A spróbujcie tylko zasugerować, że neoliberalny kapitalizm w kraju realnego darwinizmu nie jest najlepszym z możliwych systemów. Możecie liczyć, że jak każdemu prowokatorowi czy szaleńcowi, który ośmieli się podnieść rękę na najwspanialszy system w historii ludzkości, zostanie wam ta ręka odrąbana.

Ba, trwa już przygotowywanie gruntu i lanie fundamentów pod dociśnięcie nam śruby i zmiażdżenie wszelkiego oporu, jeśli PiS zostanie zastąpione przez bratnią partię. Silni Razem już wieszczą nam lata wyrzeczeń i poświęceń, jak tylko dojdą do władzy, by przywrócić stan państwa, który będzie dla nich atrakcyjny.

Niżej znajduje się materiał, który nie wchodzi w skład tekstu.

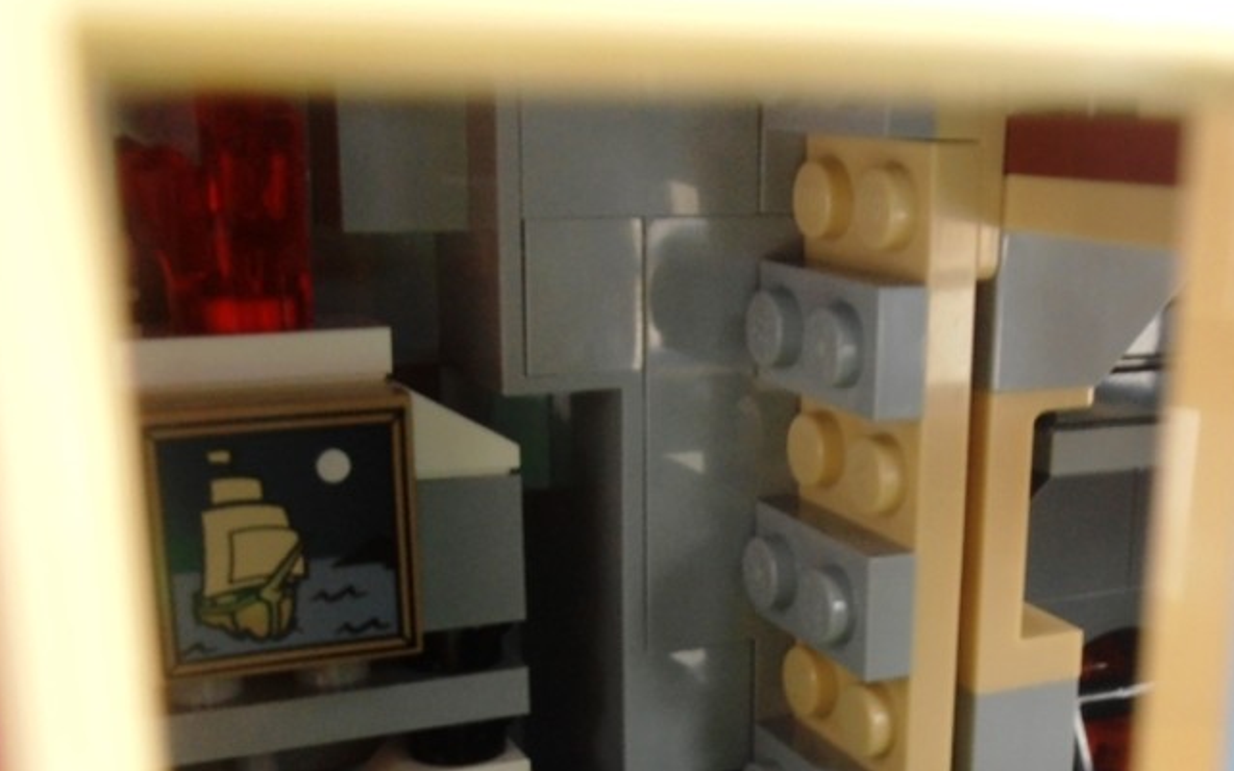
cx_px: 790
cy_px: 591
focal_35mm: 55
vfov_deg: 23.3
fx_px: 1849
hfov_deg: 36.6
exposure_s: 1/3
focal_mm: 6.61
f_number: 3.9
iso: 125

Państwa, w którym kilkadziesiąt lat poznańskim zrywie dosztukowuje się napis „O boga” na pomniku, przepisując historię na nowo, zabierając pieniądz nam, przeciętnym Polakom, by oddać go oligarchom i ubranej w sutanny okupacji.

66 lat Poznańskim Czerwcu jego postulaty pozostają nadal aktualne – a wręcz aktualizują się z każdym mijającym rokiem.

Bo o wolność, prawo i chleb nadal w tym nieludzkim kraju trudno.